» EXTRAIT DE TEXTE:

===

Lallab a pour origine l’initiative personnelle de Sarah Zouak, fondatrice du Women SenseTour – in Muslim Countries créé en Février 2014. Ce projet a pris la forme d’un voyage de 5 mois dans 5 pays pour aller à la rencontre de 25 femmes musulmanes actrices du changement et agissant pour l’émancipation des femmes.
L’objectif du voyage était déjà de déconstruire les préjugés et de changer l’image des femmes musulmanes constamment représentées comme soumises, oppressées et/ou victimes, à travers notamment la réalisation d’une série documentaire (5 épisodes et un long métrage) dont voici le premier teaser:
De retour en France, face à l’ampleur des problématiques soulevées par la thématique des femmes musulmanes, mais surtout face au manque de contrepoids pour apporter un éclairage différent, les filles décident de continuer le travail et d’aller encore plus loin en co-fondant Lallab en décembre 2015. Leur mission:
Lutter contre les préjugés subis par les femmes musulmanes – liés au genre, à la race et à la religion – et susciter l’inspiration pour permettre aux femmes de devenir pleinement les actrices de leur propre vie.
Trois des fondatrices, Justine Devillaine, Attika Trabelsi et Sarah Zouak se sont pliées au jeu de l’interview à 3. Puis quelques jours après, on a continué à creuser le sujet sur le plateau média de la Gaité Lyrique lors de l’avant-première du documentaire.
Qui sont les filles derrière Lallab?
Attika : Lallab c’est la rencontre de 5 supers meufs, rien que ça !
Sarah : On est les deux co-fondatrices avec Justine mais il y a aussi le bureau de l’association composé de 3 super badass féministes qui changent le monde :
Il y a Sarah Toumi, notre Présidente : elle est entrepreneuse sociale, fondatrice de l’association Dream in Tunisia et Acacias for All. Elle est également Ashoka et Echoing Green fellow, lauréate du prix “Women for Change” de la Fondation Orange, Tedx speaker ou encore listée parmi les 100 entrepreneurs sociaux “30 under 30” de Forbes… je continue?
Sarah Toumi, au centre, dans son projet de lutte contre la désertification des terres en Tunisie
Wow! Ok une « badass » hyper-active quoi!
Justine : Oui! Pour la petite histoire, Sarah Toumi était l’une des 25 héroïnes du Women Sense Tour rencontré lors de l’étape 2 en Tunisie. C’est elle qui a soufflé à Sarah l’idée de créer une association pour continuer ce travail sur les préjugés sur les femmes musulmanes. Alors quelques mois plus tard, c’est tout naturellement que nous nous sommes tournées vers elle pour lui demander d’être présidente de Lallab.

===

» DONNÉES FOURNIES:
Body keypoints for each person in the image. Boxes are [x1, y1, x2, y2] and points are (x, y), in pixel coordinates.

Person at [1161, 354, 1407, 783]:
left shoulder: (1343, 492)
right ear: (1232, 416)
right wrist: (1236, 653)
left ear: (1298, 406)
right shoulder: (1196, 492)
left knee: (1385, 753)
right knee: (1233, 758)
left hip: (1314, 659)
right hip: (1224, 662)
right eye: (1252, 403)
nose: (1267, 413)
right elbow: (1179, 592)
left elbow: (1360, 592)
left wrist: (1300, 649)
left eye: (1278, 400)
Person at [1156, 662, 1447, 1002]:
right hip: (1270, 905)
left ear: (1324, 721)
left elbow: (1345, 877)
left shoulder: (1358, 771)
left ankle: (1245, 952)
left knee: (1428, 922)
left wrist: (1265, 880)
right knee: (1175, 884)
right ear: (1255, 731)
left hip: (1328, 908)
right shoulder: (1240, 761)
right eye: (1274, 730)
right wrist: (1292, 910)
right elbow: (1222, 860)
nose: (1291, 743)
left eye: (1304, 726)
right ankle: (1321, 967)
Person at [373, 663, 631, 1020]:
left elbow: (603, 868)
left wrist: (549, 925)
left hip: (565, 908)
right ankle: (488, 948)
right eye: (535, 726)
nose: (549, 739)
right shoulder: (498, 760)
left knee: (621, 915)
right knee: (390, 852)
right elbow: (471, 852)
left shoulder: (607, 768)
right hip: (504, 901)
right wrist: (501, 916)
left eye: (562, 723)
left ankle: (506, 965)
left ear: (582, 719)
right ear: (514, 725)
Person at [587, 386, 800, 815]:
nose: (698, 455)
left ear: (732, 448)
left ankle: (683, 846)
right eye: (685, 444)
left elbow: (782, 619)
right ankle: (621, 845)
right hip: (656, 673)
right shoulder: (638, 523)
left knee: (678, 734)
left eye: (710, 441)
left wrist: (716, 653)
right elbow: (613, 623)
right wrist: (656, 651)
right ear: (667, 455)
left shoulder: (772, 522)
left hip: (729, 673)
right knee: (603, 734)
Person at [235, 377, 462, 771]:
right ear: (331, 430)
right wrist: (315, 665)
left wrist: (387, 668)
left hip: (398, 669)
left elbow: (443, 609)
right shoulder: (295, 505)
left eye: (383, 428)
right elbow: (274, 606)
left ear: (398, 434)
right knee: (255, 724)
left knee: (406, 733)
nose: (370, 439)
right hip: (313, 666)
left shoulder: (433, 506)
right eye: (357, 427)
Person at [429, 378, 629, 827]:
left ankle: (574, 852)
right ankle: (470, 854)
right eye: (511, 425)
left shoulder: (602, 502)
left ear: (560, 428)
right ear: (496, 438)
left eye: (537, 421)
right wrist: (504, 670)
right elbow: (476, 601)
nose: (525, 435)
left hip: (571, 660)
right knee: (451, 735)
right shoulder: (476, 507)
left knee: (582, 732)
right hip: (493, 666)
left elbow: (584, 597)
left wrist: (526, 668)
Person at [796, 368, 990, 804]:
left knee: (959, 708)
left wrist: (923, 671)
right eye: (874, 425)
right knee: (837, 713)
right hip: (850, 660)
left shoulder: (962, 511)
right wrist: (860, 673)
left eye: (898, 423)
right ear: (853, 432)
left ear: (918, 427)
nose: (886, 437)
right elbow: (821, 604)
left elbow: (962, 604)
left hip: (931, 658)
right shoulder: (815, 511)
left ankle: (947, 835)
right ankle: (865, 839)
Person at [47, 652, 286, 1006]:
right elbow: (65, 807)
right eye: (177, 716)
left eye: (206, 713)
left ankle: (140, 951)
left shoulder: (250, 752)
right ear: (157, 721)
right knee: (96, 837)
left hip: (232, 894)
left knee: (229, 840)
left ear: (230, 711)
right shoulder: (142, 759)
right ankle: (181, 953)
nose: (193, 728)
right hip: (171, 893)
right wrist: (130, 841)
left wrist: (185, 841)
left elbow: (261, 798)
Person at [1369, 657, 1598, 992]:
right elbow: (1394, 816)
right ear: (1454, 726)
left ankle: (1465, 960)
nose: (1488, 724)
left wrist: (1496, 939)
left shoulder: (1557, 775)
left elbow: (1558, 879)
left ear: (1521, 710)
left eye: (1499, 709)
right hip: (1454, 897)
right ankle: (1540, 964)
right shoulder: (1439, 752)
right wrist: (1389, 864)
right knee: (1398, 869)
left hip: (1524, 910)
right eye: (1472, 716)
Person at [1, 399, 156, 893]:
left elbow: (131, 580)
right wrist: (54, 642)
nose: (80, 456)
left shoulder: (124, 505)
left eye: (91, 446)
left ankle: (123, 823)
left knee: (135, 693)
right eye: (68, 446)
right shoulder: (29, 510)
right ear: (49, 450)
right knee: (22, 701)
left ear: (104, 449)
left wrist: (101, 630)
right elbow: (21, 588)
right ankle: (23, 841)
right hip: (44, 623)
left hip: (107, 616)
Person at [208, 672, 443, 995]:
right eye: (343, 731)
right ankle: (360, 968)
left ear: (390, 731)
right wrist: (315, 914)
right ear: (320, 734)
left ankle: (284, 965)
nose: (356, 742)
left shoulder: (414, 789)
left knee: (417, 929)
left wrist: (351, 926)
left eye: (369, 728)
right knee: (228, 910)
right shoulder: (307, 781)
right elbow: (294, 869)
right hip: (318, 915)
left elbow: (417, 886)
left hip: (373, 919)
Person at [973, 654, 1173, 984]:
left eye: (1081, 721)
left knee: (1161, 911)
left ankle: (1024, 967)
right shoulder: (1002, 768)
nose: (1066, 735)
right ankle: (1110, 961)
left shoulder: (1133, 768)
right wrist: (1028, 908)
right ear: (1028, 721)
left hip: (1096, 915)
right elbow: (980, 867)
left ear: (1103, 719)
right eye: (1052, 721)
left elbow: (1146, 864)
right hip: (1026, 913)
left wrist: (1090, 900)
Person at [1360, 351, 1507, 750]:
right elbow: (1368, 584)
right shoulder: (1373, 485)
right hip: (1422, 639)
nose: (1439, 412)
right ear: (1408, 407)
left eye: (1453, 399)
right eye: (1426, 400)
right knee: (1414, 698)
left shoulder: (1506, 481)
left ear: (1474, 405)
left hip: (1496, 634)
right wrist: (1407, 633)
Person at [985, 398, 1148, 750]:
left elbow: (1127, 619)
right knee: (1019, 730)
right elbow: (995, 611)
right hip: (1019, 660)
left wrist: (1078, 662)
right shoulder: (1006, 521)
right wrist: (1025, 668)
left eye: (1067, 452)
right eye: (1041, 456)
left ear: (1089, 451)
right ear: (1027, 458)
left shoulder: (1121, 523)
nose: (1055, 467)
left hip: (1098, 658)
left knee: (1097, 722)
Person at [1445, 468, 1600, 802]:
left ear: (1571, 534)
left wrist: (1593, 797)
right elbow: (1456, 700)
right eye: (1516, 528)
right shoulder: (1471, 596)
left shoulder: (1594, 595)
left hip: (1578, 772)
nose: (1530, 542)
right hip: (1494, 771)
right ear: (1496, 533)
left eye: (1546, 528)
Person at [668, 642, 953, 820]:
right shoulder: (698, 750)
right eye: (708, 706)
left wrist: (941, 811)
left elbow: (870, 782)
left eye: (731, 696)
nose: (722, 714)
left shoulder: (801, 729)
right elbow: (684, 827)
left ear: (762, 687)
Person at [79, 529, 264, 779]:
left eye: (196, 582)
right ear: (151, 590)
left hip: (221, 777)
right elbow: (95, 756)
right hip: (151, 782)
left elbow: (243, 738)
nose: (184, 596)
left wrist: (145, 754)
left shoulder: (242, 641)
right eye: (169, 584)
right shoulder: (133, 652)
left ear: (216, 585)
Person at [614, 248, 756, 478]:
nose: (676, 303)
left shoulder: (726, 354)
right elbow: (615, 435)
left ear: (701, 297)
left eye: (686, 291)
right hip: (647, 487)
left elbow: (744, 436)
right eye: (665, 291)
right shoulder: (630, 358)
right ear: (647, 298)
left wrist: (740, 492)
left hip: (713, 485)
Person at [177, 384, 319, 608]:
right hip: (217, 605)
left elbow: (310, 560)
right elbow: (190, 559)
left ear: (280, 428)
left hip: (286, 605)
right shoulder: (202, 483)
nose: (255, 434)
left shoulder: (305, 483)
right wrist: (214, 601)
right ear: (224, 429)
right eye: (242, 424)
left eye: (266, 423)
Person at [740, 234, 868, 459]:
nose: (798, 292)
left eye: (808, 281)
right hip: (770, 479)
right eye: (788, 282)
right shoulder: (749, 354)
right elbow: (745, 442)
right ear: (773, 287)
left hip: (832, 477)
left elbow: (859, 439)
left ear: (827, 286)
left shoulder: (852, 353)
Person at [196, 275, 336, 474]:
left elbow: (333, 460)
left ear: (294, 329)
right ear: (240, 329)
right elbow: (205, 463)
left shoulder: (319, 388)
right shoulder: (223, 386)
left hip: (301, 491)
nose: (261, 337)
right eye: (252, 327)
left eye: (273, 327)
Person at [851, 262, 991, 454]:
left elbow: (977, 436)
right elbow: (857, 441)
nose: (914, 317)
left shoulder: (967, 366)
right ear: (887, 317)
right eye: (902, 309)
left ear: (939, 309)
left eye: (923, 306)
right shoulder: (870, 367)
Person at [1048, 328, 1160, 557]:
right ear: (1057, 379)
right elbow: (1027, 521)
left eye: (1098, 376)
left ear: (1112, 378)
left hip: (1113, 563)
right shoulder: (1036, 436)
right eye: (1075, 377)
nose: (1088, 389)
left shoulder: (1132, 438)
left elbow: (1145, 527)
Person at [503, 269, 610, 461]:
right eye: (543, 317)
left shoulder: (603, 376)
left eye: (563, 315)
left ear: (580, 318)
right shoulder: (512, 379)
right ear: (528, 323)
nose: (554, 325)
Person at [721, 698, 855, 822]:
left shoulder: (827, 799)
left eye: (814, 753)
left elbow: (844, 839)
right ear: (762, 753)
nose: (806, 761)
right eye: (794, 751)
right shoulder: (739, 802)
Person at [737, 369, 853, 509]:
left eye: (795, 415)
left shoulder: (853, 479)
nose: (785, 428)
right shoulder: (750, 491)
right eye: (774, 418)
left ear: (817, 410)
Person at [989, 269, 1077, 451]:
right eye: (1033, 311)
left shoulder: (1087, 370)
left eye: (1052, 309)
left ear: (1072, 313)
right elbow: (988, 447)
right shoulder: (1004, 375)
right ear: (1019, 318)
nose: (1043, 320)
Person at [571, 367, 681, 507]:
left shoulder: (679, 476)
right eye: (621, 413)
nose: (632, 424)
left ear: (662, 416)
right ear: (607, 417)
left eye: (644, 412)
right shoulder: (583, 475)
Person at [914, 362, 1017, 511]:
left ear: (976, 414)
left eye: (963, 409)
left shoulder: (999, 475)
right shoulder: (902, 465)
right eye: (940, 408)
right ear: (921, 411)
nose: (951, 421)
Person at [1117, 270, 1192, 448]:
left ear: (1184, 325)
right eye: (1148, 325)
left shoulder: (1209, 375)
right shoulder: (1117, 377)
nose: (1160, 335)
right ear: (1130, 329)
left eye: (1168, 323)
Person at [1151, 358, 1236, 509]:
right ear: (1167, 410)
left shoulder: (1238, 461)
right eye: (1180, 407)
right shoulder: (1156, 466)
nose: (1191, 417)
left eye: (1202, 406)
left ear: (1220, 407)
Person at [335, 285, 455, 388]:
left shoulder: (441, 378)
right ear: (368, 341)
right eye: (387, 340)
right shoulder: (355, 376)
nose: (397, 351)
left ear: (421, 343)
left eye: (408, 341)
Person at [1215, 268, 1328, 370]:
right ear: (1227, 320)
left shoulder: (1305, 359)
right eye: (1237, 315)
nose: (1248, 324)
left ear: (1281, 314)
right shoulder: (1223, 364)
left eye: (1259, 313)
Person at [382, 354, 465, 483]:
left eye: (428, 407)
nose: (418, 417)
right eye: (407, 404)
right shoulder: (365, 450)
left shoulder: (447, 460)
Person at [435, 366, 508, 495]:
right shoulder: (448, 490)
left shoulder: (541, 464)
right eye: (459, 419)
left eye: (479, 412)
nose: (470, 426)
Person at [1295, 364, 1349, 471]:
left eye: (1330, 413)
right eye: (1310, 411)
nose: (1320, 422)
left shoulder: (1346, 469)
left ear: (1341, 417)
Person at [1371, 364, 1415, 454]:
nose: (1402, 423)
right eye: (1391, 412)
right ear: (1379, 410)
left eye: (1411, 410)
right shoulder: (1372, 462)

===

» TRAVAIL DEMANDÉ:
Répondez à ces questions à l'aide du texte sur Lallab :
(a) En quel mois et en quelle année Lallab a-t-il été cofondé ?
(b) Combien de temps a duré le voyage du Women SenseTour, et dans combien de pays ?
(c) À quelle étape du Women Sense Tour, et dans quel pays, Sarah Toumi a-t-elle été rencontrée ?

» RÉSULTAT DE L'EXERCICE:
(a) En décembre 2015.
(b) 5 mois, dans 5 pays.
(c) À l'étape 2, en Tunisie.